====== Given passage

Also the concept of QTC prolongation (negating the scenario of co-ingestion viz a vis methadone) it is my understanding that cocaine will prolong the QRS duration and as a secondary event cause QTC prolongation.
No one has ever clarified this for me, however is there not a difference between QTc prolongation due to widening of the qrs vs prolongation of the S-T segment alone. Are the implications different from the region of channelopathy whether the qrs is long by default from a widened qrs vs true QTC prolongation via widening from the s-wave to the end of the T-wave. Aren't we talking a different issue with depolarization vs conduction delay and in so doing changing the risks of torsades. QRS widening is not a torsades risk, but S-T prolongation vis a vis a primary QTC prolongation is.
Are these differences relevant and do we need to view the QTC in the context of secondary QTc prolongation due to QRS widening vs QTC prolongation via S-T prolongation.

============

**Description of the task:** In the passage on QTc prolongation, which type of widening is said not to be a torsades risk?

====== Dataset records

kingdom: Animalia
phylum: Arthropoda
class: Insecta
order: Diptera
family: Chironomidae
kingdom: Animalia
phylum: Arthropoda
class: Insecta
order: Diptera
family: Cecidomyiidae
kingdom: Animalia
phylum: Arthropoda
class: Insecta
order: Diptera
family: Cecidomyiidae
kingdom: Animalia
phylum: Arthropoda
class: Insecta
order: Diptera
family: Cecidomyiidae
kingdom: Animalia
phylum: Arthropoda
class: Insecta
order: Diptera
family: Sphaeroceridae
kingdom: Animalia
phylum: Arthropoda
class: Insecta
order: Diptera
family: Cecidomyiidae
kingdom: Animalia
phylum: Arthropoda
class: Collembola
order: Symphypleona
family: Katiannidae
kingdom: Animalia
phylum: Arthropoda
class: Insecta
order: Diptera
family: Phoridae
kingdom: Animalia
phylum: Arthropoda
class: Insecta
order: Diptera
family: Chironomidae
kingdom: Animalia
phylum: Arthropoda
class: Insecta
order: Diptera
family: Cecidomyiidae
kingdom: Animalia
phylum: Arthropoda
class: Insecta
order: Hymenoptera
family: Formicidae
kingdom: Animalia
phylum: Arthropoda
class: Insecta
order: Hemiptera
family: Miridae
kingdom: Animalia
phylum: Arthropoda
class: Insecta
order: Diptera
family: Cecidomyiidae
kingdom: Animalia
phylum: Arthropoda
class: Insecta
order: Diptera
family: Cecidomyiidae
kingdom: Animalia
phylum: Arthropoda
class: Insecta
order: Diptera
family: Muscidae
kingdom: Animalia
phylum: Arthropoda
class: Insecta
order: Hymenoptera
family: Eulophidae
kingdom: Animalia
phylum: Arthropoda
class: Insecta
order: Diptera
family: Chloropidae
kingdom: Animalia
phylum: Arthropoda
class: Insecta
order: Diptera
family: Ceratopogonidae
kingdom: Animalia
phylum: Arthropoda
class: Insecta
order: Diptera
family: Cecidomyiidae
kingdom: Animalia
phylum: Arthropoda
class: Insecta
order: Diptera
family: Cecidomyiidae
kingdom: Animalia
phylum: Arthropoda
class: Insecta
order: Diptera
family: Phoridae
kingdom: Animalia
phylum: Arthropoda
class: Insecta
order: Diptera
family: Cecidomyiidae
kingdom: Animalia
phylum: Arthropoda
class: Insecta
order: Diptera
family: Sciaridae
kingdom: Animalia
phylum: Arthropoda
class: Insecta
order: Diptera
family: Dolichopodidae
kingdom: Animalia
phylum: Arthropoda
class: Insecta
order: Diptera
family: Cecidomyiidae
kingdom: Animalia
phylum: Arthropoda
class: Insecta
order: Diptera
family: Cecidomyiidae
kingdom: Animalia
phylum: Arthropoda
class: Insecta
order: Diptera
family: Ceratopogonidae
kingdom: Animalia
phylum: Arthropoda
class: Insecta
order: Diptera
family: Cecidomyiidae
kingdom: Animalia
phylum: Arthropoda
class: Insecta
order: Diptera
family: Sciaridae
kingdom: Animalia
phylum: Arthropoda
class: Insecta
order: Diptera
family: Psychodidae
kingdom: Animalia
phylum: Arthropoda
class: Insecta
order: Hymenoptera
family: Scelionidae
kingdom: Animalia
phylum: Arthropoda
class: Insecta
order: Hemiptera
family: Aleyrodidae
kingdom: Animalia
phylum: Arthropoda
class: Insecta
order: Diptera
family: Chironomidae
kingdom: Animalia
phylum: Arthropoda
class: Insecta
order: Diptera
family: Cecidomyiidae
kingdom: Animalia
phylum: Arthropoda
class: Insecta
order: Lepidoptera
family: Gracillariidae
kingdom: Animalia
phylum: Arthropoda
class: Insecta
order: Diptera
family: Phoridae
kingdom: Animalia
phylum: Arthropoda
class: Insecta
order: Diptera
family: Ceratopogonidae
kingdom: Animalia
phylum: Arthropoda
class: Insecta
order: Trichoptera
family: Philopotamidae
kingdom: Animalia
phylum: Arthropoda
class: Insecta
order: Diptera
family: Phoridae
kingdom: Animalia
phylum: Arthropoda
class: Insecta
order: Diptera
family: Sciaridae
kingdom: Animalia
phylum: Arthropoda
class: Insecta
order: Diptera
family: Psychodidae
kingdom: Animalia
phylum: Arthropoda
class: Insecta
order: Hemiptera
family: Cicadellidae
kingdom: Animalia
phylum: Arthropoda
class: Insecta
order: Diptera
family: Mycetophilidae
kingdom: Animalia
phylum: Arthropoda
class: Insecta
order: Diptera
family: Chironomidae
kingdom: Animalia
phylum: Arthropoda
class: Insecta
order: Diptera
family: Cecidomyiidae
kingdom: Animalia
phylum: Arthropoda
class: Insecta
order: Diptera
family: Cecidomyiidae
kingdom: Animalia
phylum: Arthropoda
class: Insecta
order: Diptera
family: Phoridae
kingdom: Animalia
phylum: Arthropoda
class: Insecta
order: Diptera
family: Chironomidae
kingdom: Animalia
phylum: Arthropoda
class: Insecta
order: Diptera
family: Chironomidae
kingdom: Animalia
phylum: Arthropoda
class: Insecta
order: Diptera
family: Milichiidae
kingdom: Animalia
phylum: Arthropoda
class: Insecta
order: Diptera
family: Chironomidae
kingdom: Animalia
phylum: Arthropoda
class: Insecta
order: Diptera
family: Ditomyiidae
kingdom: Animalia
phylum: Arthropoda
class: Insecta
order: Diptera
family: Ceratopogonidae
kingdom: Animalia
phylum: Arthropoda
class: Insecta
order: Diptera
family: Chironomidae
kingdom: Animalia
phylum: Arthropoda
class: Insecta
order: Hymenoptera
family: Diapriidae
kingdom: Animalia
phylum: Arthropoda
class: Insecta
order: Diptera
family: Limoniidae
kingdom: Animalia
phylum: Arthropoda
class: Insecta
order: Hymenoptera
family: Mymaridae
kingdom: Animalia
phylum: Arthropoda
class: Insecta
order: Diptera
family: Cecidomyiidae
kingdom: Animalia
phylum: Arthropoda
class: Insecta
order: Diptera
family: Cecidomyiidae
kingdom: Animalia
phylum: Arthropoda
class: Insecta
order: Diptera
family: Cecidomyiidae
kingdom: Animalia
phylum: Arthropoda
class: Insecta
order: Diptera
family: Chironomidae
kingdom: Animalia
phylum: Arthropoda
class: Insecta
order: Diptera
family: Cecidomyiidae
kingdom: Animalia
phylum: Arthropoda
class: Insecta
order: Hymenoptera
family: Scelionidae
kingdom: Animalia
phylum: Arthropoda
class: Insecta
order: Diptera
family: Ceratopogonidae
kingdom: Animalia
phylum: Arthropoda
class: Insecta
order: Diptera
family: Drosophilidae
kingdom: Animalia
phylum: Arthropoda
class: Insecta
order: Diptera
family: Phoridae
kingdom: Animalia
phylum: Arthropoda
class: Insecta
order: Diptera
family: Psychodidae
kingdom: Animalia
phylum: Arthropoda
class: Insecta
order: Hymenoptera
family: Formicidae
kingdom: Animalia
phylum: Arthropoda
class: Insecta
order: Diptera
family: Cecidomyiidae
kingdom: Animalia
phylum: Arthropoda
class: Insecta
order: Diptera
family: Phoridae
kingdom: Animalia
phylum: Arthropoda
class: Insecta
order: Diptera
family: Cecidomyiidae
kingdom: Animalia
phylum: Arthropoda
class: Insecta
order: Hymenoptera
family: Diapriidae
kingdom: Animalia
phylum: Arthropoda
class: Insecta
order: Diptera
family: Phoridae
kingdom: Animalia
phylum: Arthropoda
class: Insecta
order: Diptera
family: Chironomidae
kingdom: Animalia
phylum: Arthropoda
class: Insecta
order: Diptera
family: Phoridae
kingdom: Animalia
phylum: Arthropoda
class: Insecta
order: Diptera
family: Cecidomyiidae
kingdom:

============

**Problem solution:** QRS widening.